>>>

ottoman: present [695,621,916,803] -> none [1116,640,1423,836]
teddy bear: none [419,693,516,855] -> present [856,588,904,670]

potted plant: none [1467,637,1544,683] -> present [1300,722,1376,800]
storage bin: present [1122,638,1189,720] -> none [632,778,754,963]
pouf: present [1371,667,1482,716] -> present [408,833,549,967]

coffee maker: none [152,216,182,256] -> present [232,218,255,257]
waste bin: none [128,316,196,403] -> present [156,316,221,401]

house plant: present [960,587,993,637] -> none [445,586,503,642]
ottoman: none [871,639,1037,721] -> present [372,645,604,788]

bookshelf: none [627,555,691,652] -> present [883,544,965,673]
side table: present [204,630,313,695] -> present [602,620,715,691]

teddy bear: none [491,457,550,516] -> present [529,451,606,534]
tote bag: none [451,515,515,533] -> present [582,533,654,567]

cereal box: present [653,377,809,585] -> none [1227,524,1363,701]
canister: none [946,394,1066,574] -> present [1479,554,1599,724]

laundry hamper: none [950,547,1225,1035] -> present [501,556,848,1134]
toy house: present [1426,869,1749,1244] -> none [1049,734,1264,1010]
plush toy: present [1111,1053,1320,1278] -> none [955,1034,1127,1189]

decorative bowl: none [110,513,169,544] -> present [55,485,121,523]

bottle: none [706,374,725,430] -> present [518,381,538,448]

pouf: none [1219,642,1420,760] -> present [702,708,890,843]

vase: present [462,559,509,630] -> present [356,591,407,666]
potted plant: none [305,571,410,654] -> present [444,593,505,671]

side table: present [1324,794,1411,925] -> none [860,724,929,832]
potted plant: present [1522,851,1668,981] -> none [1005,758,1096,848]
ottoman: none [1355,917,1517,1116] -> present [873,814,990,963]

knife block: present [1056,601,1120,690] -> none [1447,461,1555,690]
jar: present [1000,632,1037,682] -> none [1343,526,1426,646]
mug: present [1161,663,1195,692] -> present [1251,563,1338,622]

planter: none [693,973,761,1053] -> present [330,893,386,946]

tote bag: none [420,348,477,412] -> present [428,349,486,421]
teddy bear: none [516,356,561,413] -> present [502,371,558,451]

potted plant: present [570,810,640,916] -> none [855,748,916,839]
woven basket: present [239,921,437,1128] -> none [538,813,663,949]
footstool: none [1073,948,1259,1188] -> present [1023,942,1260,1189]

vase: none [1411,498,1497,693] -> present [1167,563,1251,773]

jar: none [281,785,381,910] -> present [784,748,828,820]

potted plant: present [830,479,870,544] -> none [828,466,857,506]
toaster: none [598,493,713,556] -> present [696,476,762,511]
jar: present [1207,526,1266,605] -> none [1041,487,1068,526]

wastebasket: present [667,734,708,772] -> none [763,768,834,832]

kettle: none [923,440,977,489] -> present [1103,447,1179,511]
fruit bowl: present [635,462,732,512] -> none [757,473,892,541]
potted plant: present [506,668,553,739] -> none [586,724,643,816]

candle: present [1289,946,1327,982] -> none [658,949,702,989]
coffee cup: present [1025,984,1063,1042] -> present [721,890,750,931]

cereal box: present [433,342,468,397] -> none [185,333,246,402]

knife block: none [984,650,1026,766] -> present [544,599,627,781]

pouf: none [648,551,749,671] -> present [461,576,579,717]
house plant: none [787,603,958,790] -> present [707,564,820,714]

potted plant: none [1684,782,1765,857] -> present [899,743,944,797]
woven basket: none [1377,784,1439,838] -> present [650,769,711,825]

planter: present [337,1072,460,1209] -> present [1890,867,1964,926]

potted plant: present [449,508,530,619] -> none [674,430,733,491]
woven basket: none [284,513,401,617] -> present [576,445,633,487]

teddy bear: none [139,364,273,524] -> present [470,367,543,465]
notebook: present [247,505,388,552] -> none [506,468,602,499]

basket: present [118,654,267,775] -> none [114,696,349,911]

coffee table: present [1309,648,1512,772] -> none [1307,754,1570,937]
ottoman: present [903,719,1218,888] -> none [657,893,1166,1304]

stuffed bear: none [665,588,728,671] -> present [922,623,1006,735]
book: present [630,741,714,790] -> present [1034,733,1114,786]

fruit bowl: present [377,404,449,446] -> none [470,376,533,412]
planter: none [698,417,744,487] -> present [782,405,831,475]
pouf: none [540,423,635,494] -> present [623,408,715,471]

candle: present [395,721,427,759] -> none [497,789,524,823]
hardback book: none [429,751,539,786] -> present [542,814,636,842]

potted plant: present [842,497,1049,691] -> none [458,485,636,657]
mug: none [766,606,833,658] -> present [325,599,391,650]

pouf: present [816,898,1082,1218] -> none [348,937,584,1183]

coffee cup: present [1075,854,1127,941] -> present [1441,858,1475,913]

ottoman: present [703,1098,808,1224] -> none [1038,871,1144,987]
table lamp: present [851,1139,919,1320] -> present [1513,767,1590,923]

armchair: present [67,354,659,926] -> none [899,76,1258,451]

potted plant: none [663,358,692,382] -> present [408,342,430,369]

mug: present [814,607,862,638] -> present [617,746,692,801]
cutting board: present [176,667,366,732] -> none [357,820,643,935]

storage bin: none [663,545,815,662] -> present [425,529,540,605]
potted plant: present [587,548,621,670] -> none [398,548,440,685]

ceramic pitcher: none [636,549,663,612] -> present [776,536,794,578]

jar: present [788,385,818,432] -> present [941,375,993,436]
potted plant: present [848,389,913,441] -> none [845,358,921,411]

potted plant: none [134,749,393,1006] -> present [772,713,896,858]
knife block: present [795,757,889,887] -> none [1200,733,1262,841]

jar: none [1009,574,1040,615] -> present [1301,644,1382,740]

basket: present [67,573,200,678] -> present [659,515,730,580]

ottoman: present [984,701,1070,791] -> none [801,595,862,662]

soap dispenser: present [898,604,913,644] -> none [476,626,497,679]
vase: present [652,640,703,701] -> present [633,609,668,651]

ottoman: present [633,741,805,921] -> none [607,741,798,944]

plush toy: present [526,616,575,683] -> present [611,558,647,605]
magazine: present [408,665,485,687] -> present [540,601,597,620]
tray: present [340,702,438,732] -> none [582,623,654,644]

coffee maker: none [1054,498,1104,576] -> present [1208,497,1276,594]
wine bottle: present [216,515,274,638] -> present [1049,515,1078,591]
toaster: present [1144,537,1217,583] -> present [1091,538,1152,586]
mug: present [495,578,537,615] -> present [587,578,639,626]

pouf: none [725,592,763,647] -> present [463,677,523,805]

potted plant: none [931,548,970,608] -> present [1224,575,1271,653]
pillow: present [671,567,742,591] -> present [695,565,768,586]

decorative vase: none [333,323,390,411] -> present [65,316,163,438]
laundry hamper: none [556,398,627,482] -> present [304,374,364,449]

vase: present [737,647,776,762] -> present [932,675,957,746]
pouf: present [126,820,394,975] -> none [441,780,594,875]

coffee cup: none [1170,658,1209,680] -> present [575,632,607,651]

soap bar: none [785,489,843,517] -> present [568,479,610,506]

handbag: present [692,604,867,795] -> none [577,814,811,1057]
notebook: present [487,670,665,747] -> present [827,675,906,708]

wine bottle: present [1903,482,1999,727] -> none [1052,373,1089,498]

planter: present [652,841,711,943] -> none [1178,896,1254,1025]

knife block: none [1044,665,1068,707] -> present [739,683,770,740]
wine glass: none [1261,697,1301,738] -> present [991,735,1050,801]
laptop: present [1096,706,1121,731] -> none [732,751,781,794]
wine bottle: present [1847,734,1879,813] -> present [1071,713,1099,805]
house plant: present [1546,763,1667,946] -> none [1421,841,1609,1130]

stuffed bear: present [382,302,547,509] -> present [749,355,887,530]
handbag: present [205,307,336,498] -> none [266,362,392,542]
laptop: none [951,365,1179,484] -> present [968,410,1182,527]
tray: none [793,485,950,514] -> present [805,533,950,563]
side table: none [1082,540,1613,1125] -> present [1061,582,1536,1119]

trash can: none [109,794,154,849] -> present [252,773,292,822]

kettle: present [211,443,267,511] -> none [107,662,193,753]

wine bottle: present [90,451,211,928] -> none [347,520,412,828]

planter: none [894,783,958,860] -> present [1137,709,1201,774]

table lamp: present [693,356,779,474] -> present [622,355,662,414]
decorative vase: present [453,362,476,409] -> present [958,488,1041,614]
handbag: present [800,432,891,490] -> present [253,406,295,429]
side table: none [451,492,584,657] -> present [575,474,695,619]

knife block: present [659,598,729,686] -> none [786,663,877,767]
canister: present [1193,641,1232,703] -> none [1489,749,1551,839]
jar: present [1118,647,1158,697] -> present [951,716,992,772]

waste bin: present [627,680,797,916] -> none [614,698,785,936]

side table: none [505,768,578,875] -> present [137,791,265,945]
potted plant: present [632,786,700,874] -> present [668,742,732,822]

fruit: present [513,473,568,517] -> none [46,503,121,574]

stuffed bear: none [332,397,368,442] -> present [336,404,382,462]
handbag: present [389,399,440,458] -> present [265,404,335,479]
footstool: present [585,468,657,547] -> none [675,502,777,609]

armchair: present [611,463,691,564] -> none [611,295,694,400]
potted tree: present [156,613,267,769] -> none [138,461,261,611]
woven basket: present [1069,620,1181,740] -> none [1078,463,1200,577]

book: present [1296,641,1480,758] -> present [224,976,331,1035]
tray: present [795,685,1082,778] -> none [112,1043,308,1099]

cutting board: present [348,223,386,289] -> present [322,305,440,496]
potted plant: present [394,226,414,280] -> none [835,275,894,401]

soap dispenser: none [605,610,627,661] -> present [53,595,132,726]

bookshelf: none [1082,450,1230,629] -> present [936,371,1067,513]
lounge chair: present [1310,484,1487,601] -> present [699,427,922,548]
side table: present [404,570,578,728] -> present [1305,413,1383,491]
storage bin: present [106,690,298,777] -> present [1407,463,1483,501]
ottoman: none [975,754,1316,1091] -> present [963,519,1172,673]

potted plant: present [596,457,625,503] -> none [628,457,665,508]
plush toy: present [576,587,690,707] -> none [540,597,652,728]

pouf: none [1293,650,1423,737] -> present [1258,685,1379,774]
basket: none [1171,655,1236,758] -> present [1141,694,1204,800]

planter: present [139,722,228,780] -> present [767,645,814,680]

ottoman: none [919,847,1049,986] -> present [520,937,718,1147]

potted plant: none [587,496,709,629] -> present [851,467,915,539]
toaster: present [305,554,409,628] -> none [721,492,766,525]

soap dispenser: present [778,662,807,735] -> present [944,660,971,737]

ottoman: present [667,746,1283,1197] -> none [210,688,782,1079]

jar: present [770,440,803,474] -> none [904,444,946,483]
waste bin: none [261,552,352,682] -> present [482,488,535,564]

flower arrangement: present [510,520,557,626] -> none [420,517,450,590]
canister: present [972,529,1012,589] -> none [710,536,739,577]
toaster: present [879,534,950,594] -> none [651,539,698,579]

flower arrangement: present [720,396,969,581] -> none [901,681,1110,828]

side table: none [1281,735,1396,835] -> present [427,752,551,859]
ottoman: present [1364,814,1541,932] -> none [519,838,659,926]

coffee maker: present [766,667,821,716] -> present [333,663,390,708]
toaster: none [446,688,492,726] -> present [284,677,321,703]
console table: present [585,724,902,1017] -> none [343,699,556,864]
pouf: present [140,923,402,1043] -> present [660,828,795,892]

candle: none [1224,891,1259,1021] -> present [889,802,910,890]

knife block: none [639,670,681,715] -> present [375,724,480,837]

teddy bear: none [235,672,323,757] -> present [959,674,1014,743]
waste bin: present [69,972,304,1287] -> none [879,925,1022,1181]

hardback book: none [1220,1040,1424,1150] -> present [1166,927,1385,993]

<<<

= Your goal =
Go through the records and report each line that contains "bottle".

= Result for this task =
bottle: none [706,374,725,430] -> present [518,381,538,448]
wine bottle: present [216,515,274,638] -> present [1049,515,1078,591]
wine bottle: present [1903,482,1999,727] -> none [1052,373,1089,498]
wine bottle: present [1847,734,1879,813] -> present [1071,713,1099,805]
wine bottle: present [90,451,211,928] -> none [347,520,412,828]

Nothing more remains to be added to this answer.